With this approach, we arrive at the reciprocal of \( z_1 \) more efficiently than in the previous example.

Proof

Consider a complex number \( z \) and its reciprocal \( \frac{1}{z} \):

$$ z = a + bi $$

$$ \frac{1}{z} = \frac{1}{a+bi} $$

We verify that multiplying \( z \) by its reciprocal yields 1:

$$ z \cdot \frac{1}{z} = (a+bi) \cdot \frac{1}{a+bi} $$

$$ z \cdot \frac{1}{z} = \frac{a+bi}{a+bi} $$

To simplify this expression, we multiply both the numerator and denominator by the complex conjugate of \( a + bi \), which is \( a - bi \):

$$ z \cdot \frac{1}{z} = \frac{a+bi}{a+bi} \cdot \frac{a-bi}{a-bi} $$

$$ z \cdot \frac{1}{z} = \frac{(a+bi)(a-bi)}{(a+bi)(a-bi)} $$

Expanding both the numerator and denominator:

$$ z \cdot \frac{1}{z} = \frac{a^2 - abi + abi - b^2i^2}{a^2 - abi + abi - b^2i^2} $$

$$ z \cdot \frac{1}{z} = \frac{a^2 - b^2i^2}{a^2 - b^2i^2} $$

Since \( i^2 = -1 \), we substitute:

$$ z \cdot \frac{1}{z} = \frac{a^2 - b^2(-1)}{a^2 - b^2(-1)} $$

$$ z \cdot \frac{1}{z} = \frac{a^2 + b^2}{a^2 + b^2} $$

Since the numerator and denominator are identical real numbers, their quotient is 1:

$$ z \cdot \frac{1}{z} = 1 $$

Properties of Complex Reciprocals

Some useful properties of the reciprocals of complex numbers:

• The reciprocal of \( z = a + bi \) is given by: $$ \frac{1}{z} = \frac{a - bi}{a^2 + b^2} $$

  Proof: Starting from the definition of the reciprocal:

  $$ \frac{1}{z} = \frac{1}{a+bi} $$

  Multiplying the numerator and denominator by the conjugate \( \overline{z} = a - bi \):

  $$ \frac{1}{z} = \frac{1}{a+bi} \cdot \frac{a - bi}{a - bi} $$

  Expanding the denominator:

  $$ \frac{1}{z} = \frac{a - bi}{(a+bi)(a-bi)} $$

  $$ \frac{1}{z} = \frac{a - bi}{a^2 - abi + abi - b^2i^2} $$

  $$ \frac{1}{z} = \frac{a - bi}{a^2 - b^2i^2} $$

  Since \( i^2 = -1 \), we simplify:

  $$ \frac{1}{z} = \frac{a - bi}{a^2 - b^2(-1)} $$

  $$ \frac{1}{z} = \frac{a - bi}{a^2 + b^2} $$

  Verification: To verify, we multiply the reciprocal by \( z = a + bi \):

  $$ z \cdot \frac{1}{z} = (a+bi) \cdot \frac{a - bi}{a^2 + b^2} $$

  $$ z \cdot \frac{1}{z} = \frac{(a+bi)(a - bi)}{a^2 + b^2} $$

  Expanding:

  $$ z \cdot \frac{1}{z} = \frac{a^2 - abi + abi - b^2i^2}{a^2 + b^2} $$

  $$ z \cdot \frac{1}{z} = \frac{a^2 - b^2i^2}{a^2 + b^2} $$

  Again, substituting \( i^2 = -1 \):

  $$ z \cdot \frac{1}{z} = \frac{a^2 - b^2(-1)}{a^2 + b^2} $$

  $$ z \cdot \frac{1}{z} = \frac{a^2 + b^2}{a^2 + b^2} $$

  Since this simplifies to 1, the formula is confirmed.

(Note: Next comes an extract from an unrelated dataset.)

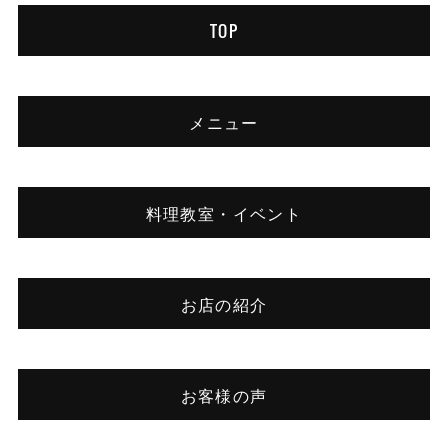
TOP
メニュー
料理教室・イベント
お店の紹介
お客様の声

Reciprocal of a Complex Number in Trigonometric Form

The reciprocal of a complex number expressed in trigonometric form, \( z = r(\cos \alpha + i \sin \alpha) \), is given by:

$$ \frac{1}{z} = \frac{1}{r} \cdot (\cos \alpha - i \sin \alpha) $$

More generally, for negative exponents:

$$ z^{-n} = \frac{1}{r^n} \cdot (\cos n\alpha - i \sin n\alpha) $$

Computing the reciprocal is often more straightforward when the complex number is in trigonometric form.

A Practical Example

Consider the complex number:

$$ z = 3+5i $$

We express it in trigonometric form:

$$ z = \sqrt{3^2+5^2} \cdot \left[ \cos \left( \arctan \frac{5}{3} \right) + i \sin \left( \arctan \frac{5}{3} \right) \right] $$

$$ z = \sqrt{34} \cdot [ \cos ( 59.04^\circ ) + i \sin ( 59.04^\circ ) ] $$

Applying the reciprocal formula:

$$ \frac{1}{z} = \frac{1}{\sqrt{34}} \cdot [ \cos(59.04^\circ) - i \sin(59.04^\circ)] $$

Converting back to standard form:

$$ x = \frac{1}{\sqrt{34}} \cdot \cos (59.04^\circ) = 0.09 $$

$$ y = \frac{1}{\sqrt{34}} \cdot [-\sin (59.04^\circ)] = -0.15 $$

Thus, the reciprocal in rectangular form is:

$$ \frac{1}{z} = 0.09 - 0.15i $$